New Part Day: The RISC-V Chip With Built-In Neural Networks

After exploring a few random online shops one day, [David] (thanks for sending this in, by the way) ran across a very interesting chip. It’s a dual-core, RISC-V chip running at 400MHz. There’s 6 MB of SRAM on the CPU, and there’s 2MB for convolutional neural network acceleration. There is, apparently, WiFi on some versions. There are already SDKs available on GitHub, and a bare chip costs a dollar or two. Interested? Log in to Taobao, realize Taobao does pre-orders, and all this can be yours.
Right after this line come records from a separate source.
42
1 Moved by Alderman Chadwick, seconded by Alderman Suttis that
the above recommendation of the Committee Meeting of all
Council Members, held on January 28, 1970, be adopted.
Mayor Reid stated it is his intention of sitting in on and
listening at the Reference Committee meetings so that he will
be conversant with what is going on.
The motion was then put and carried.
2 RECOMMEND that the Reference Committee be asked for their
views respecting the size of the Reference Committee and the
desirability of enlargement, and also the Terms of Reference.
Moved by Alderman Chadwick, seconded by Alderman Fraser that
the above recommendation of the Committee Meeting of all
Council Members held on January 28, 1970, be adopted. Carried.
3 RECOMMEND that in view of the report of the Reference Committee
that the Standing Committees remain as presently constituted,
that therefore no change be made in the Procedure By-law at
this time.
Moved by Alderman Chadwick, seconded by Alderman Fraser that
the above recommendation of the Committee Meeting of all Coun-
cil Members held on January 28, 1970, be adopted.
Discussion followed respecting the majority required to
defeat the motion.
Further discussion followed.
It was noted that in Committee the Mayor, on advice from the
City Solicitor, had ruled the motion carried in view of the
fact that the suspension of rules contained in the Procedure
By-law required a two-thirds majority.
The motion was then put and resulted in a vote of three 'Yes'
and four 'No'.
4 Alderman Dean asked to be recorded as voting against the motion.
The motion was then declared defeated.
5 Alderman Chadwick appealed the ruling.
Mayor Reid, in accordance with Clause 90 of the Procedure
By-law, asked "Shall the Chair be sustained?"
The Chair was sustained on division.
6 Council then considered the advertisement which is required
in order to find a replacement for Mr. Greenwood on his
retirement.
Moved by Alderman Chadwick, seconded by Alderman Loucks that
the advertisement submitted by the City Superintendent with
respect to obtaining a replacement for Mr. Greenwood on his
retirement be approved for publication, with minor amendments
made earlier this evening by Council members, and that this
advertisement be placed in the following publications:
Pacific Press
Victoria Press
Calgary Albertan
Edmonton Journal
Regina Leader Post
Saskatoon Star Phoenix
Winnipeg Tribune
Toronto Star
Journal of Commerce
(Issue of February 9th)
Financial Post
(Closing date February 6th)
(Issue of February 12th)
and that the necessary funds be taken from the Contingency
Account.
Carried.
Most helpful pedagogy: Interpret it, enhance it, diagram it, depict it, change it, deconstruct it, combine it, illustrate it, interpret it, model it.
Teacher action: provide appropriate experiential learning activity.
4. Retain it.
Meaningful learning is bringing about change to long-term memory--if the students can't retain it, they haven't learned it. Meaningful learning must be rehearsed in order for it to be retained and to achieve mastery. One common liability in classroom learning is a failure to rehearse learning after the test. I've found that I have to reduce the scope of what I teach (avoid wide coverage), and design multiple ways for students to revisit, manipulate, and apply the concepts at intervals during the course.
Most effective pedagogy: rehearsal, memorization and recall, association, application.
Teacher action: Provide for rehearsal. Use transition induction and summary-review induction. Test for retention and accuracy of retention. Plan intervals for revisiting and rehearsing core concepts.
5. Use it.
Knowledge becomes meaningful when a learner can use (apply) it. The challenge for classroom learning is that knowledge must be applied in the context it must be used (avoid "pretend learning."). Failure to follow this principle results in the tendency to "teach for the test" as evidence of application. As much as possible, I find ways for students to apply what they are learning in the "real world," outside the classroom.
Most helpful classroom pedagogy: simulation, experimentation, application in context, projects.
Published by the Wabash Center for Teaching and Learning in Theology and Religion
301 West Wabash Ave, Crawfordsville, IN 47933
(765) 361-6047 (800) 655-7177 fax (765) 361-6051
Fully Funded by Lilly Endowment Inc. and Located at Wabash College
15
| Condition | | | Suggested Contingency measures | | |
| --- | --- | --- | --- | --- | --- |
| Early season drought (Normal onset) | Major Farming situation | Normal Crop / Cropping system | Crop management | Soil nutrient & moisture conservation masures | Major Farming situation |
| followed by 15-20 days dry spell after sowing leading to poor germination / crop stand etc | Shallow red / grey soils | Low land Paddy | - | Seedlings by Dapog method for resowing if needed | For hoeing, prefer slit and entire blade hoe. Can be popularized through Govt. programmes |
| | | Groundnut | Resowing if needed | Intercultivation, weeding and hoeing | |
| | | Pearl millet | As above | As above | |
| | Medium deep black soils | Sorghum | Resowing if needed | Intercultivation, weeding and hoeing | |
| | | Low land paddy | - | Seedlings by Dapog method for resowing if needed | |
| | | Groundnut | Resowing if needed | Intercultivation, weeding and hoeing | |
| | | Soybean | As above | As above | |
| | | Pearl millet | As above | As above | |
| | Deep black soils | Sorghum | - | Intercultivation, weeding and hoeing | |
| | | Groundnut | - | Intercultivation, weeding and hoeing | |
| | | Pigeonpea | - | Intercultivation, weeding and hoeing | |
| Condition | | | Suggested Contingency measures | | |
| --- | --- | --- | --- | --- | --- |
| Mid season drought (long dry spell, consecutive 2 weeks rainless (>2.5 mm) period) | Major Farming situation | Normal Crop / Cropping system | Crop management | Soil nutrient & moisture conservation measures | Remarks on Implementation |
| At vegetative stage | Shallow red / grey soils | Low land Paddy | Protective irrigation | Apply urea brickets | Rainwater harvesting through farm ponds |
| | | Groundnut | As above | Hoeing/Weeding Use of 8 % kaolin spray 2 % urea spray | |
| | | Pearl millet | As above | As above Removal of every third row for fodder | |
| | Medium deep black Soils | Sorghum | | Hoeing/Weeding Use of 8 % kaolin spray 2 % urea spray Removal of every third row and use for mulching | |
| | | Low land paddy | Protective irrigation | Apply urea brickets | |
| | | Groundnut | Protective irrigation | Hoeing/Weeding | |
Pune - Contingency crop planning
This is a preorder — because apparently you can do that as a seller on TaoBao, but the Sipeed M1 K210 is available as a ‘core’ board with 72 pins in a one-inch square package, a version with WiFi, or as a complete development board with an OV2640 camera, 2.4 inch LCD, microphone, and onboard USB. There are videos of this chip running a face detection routine. It found Obama.

A bit of googling tells us this chip comes from a company named Kendryte, and here the specs are repeated: this is a dual-core RISC-V with an FPU, a bunch of RAM, and can run TensorFlow. Documentation is available, although the datasheet will need to be translated, and as of this writing there’s a GitHub filled with SDKs and examples, with some of the repos updated in the last hour.

Over the years we’ve seen a few RISC-V chips given development boards, and you can buy them right now. The HiFive 1 is an exceptionally powerful microcontroller with processing power that puts it right up against the Teensy (which is built around a Freescale chip), but it’s also fairly expensive. We’re not sure the Arduino Cinque (also RISC-V) ever made it to production, but again, expensive. The idea that a RISC-V microcontroller could be available for just a few dollars is very interesting, it even comes with SDKs and utilities to make the chip useful.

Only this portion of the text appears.